Entries taken from a collection:

■ ■ ■ ■ ■

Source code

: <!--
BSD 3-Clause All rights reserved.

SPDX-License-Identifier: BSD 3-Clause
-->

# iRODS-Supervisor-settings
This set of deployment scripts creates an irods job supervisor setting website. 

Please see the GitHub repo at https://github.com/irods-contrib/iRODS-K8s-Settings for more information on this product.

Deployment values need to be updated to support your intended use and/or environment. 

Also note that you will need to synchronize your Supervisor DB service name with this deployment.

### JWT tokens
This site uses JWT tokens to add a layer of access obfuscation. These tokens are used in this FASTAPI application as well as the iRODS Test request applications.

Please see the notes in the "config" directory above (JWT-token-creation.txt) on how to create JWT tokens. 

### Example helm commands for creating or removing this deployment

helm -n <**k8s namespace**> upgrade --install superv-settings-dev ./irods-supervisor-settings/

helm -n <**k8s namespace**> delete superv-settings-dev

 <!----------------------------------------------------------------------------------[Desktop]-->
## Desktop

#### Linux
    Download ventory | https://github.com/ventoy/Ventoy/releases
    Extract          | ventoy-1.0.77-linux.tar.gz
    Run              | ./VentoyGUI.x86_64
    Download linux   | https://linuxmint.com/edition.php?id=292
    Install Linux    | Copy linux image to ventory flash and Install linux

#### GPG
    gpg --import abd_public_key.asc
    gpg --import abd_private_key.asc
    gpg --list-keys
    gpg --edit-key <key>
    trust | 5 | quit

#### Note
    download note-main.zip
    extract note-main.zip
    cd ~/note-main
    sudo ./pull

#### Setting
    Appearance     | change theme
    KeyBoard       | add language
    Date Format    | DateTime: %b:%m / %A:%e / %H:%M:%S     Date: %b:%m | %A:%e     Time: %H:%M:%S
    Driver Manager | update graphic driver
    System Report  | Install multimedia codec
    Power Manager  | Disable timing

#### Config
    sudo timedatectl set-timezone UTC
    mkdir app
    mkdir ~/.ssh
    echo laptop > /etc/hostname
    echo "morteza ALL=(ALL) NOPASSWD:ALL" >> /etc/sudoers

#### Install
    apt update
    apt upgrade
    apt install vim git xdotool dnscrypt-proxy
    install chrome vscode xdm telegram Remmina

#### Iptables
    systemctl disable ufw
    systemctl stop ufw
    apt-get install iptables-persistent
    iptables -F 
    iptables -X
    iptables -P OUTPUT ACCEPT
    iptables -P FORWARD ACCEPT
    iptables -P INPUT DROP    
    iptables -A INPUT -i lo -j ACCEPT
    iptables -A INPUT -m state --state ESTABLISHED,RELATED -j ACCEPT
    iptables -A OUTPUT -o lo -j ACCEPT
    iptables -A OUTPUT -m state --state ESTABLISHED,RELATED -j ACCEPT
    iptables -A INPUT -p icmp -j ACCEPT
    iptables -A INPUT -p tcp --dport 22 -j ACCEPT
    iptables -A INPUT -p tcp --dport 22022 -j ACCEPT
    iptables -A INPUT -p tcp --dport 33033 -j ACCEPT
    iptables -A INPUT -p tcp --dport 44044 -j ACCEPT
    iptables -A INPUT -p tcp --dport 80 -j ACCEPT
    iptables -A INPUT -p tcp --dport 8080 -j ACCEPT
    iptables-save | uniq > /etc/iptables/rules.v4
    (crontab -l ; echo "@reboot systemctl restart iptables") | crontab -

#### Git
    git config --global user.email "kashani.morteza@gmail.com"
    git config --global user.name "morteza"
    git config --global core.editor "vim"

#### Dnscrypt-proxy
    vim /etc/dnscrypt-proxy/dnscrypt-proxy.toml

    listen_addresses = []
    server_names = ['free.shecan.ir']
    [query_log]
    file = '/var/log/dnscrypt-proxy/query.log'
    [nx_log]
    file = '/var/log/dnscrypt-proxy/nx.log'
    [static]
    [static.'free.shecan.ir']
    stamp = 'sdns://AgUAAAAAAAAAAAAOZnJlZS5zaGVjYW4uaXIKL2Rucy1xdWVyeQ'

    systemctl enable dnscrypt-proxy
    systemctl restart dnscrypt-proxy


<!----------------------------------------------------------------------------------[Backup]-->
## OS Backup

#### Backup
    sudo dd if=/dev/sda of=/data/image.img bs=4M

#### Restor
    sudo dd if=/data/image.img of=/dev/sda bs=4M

■ ■ ■ ■ ■

EXERCISE DIRECTIONS:
Reproduce the stretch from the line containing "listen_addresses = []" through the line containing "## OS Backup" without changes.

EXERCISE RESULT:
    listen_addresses = []
    server_names = ['free.shecan.ir']
    [query_log]
    file = '/var/log/dnscrypt-proxy/query.log'
    [nx_log]
    file = '/var/log/dnscrypt-proxy/nx.log'
    [static]
    [static.'free.shecan.ir']
    stamp = 'sdns://AgUAAAAAAAAAAAAOZnJlZS5zaGVjYW4uaXIKL2Rucy1xdWVyeQ'

    systemctl enable dnscrypt-proxy
    systemctl restart dnscrypt-proxy


<!----------------------------------------------------------------------------------[Backup]-->
## OS Backup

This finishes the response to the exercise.